RE: Draft for basic NUMA observability

From: "Shinoda, Noriyoshi (SXD Japan FSI)" <noriyoshi(dot)shinoda(at)hpe(dot)com>
To: Tomas Vondra <tomas(at)vondra(dot)me>, Jakub Wartak <jakub(dot)wartak(at)enterprisedb(dot)com>
Cc: Bertrand Drouvot <bertranddrouvot(dot)pg(at)gmail(dot)com>, Andres Freund <andres(at)anarazel(dot)de>, Alvaro Herrera <alvherre(at)alvh(dot)no-ip(dot)org>, "Nazir Bilal Yavuz" <byavuz81(at)gmail(dot)com>, PostgreSQL Hackers <pgsql-hackers(at)postgresql(dot)org>
Subject: RE: Draft for basic NUMA observability
Date: 2025-04-07 23:26:26
Message-ID: DM4PR84MB1734308EB741A6ECFF040C27EEAA2@DM4PR84MB1734.NAMPRD84.PROD.OUTLOOK.COM
Views: Raw Message | Whole Thread | Download mbox | Resend email
Thread:
Lists: pgsql-hackers

Hi,

Thanks for developing this great feature.
The manual says that the 'size' column of the pg_shmem_allocations_numa view is 'int4', but the implementation is 'int8'.
The attached small patch fixes the manual.

Regards,
Noriyoshi Shinoda

-----Original Message-----
From: Tomas Vondra <tomas(at)vondra(dot)me>
Sent: Tuesday, April 8, 2025 6:59 AM
To: Jakub Wartak <jakub(dot)wartak(at)enterprisedb(dot)com>
Cc: Bertrand Drouvot <bertranddrouvot(dot)pg(at)gmail(dot)com>; Andres Freund <andres(at)anarazel(dot)de>; Alvaro Herrera <alvherre(at)alvh(dot)no-ip(dot)org>; Nazir Bilal Yavuz <byavuz81(at)gmail(dot)com>; PostgreSQL Hackers <pgsql-hackers(at)postgresql(dot)org>
Subject: Re: Draft for basic NUMA observability

On 4/7/25 23:50, Jakub Wartak wrote:
> On Mon, Apr 7, 2025 at 11:27 PM Tomas Vondra <tomas(at)vondra(dot)me> wrote:
>>
>> Hi,
>>
>> I've pushed all three parts of v29, with some additional corrections
>> (picked lower OIDs, bumped catversion, fixed commit messages).
>
> Hi Tomas, great, awesome! (this is an awesome feeling)!
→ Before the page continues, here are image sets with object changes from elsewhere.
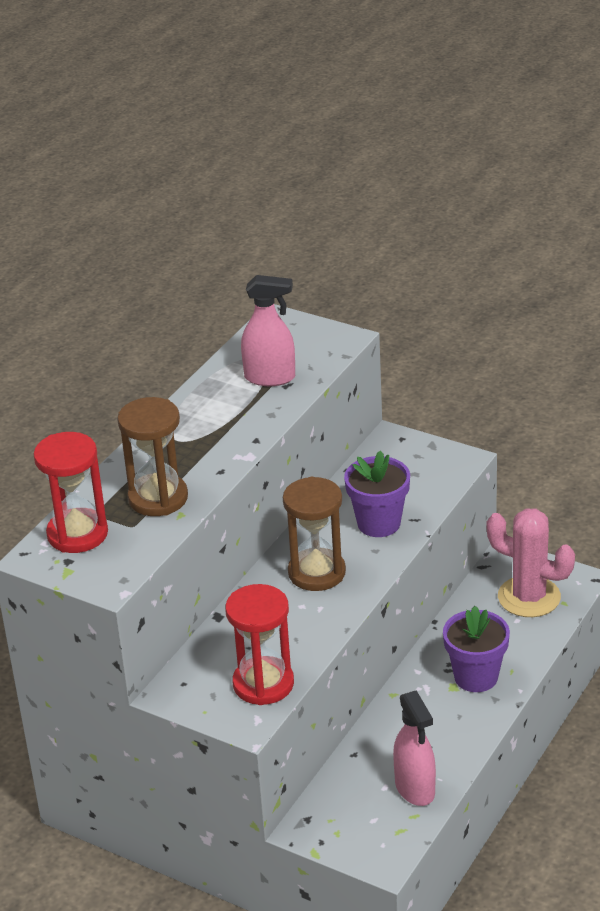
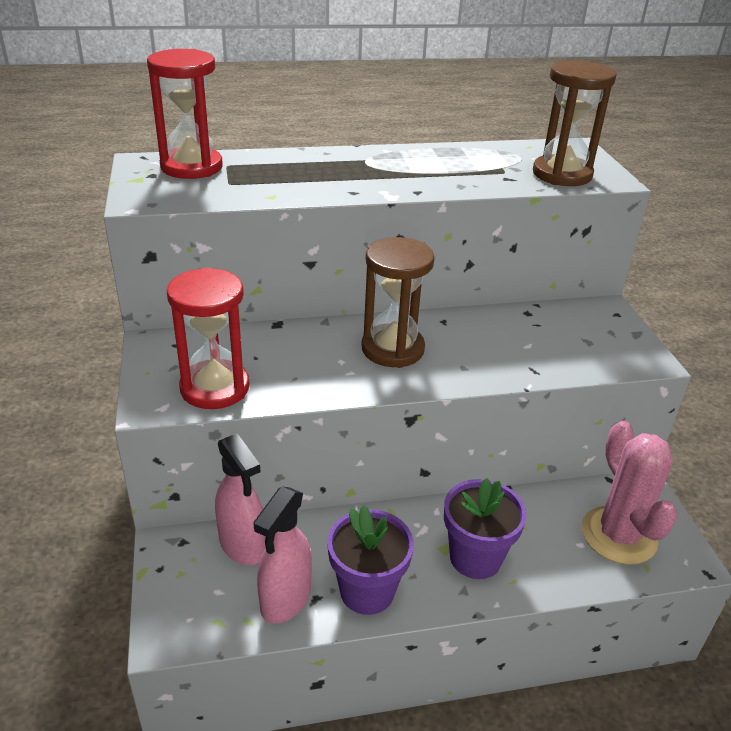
camera: 45 degrees right, 0 degrees up
brown hourglass [117,397,188,516] -> brown hourglass moved to [533,60,616,186]
pink spray bottle [241,275,295,386] -> pink spray bottle moved to [215,433,266,565]
purple flower pot [344,451,410,537] -> purple flower pot moved to [327,505,414,615]

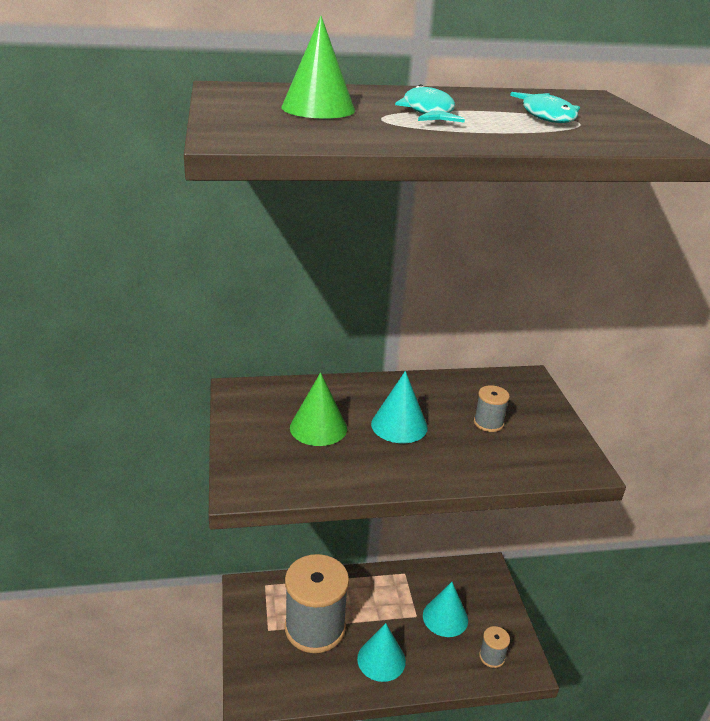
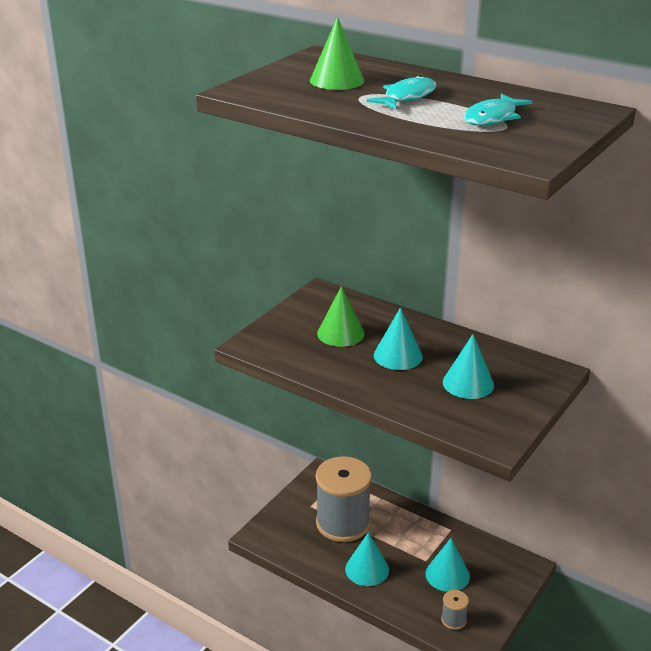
camera: 45 degrees right, 0 degrees up
grey spool [474,385,510,432] -> turquoise cone [443,334,494,399]

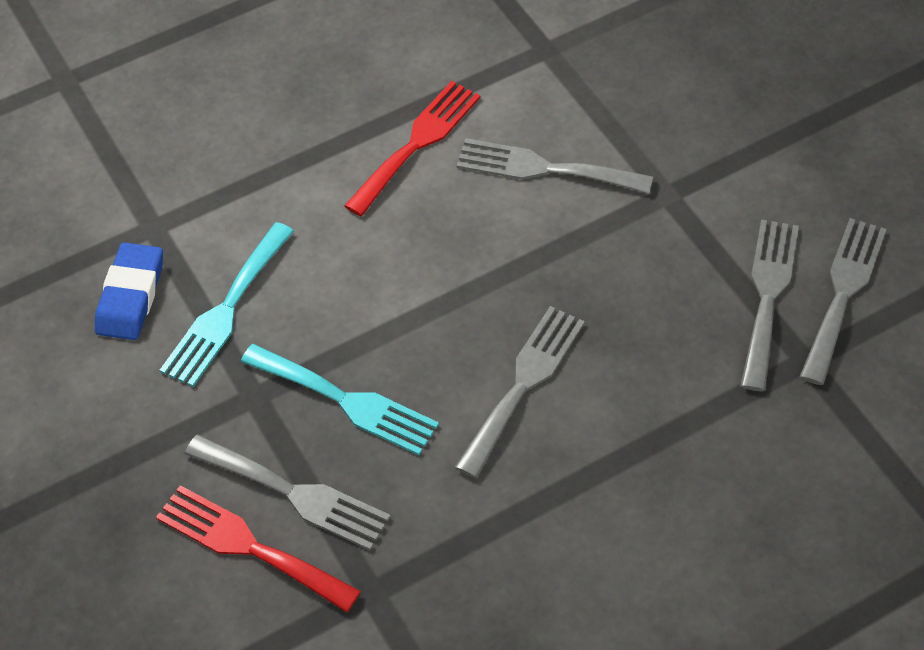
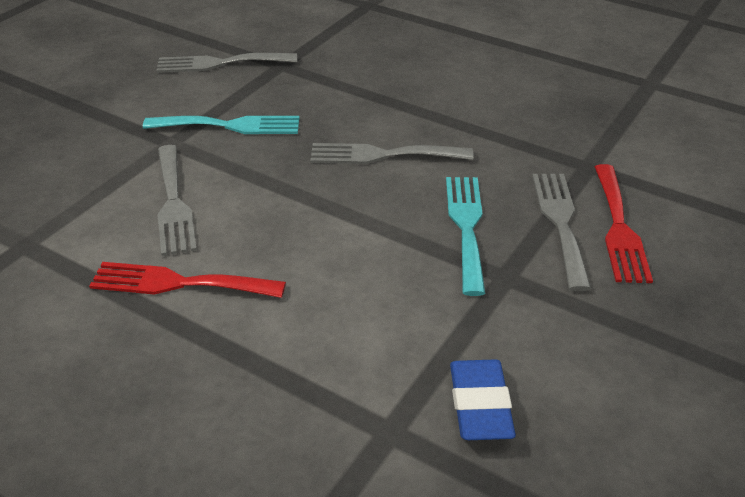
camera: 120 degrees left, 15 degrees down
blue eraser [95,242,163,340] -> blue eraser turned 75 degrees counterclockwise [450,359,516,440]
turquoise fork [160,222,294,387] -> turquoise fork moved to [143,116,300,134]
grey fork [740,219,799,392] -> none

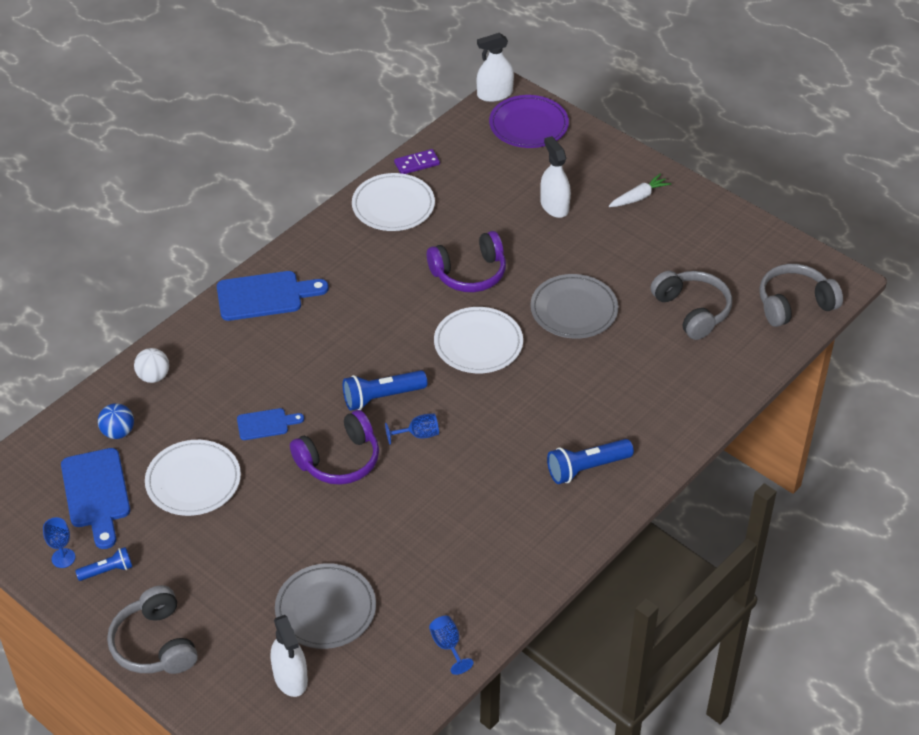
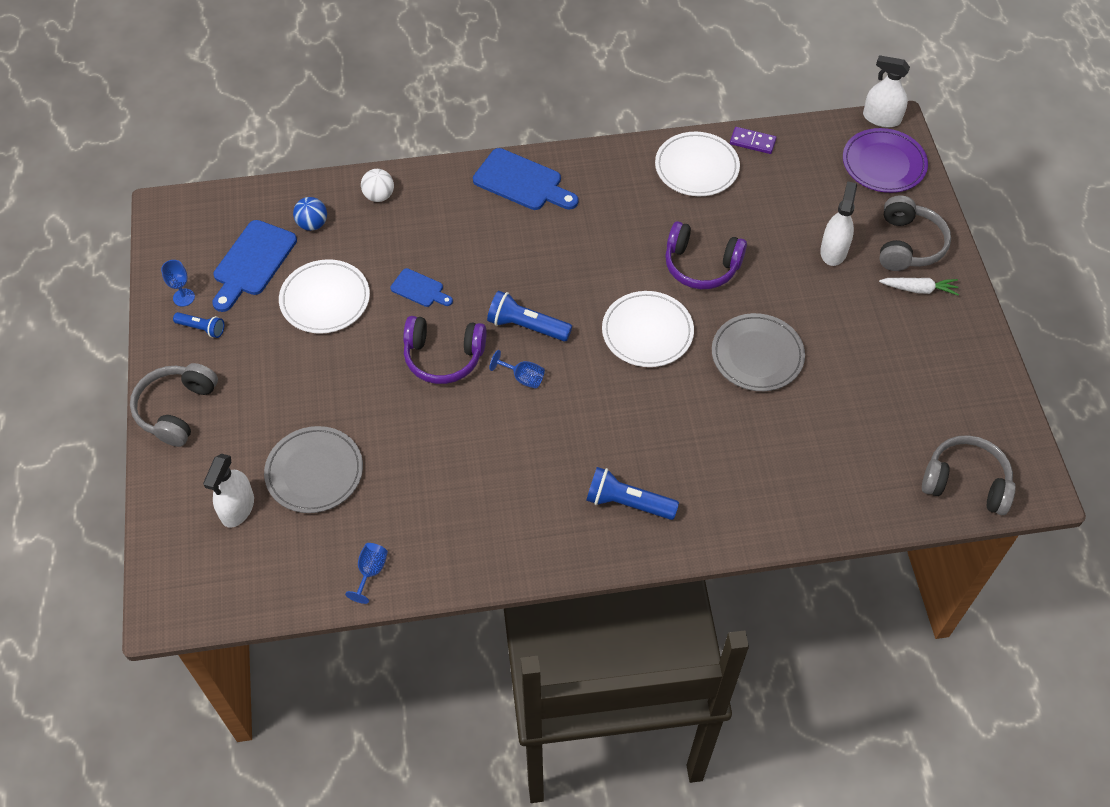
camera: 40 degrees right, 10 degrees up
grey headphones [651,271,732,340] -> grey headphones moved to [879,195,951,271]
Thank You for
> such incredible support on the last mile of this and also to Bertrand
> (for persistence!), Andres and Alvaro for lots of babysitting.
>

Glad I could help, thanks for the patch.

>> AFAIK v29 fixed this, the end pointer calculations were wrong. With
>> that it passed for me with/without THP, different blocks sizes etc.
>
> Yeah, that was a typo, I've started writing about v28, but then in the
> middle of that v29 landed and I still was chasing that finding, I've
> just forgotten to bump this.
>
>> We don't align buffers to os_page_size, we align them
>> PG_IO_ALIGN_SIZE, which is 4kB or so. And it's determined at compile
>> time, while THP is determined when starting the cluster.
> [..]
>> Right, this is because that's where the THP boundary happens to be.
>> And that one "duplicate" entry is for a buffer that happens to span
>> two pages. This is *exactly* the misalignment of blocks and pages
>> that I was wondering about earlier, and with the fixed endptr
>> calculation we handle that just fine.
>>
>> No opinion on the aligment - maybe we should do that, but it's not
>> something this patch needs to worry about.
>
> Agreed.I was wondering even if there are other drawbacks of the
> situation, but other than not reporting duplicates here in this
> pg_buffercache view, I cannot identify anything worthwhile.
>

Well, the drawback is that accessing the buffer may require hitting two different NUMA nodes. I'm not 100% sure it can actually happen, though.
the buffer should be initialized as a whole, so it should got to the same node. But maybe it could be "split" by THP migration, or something like that.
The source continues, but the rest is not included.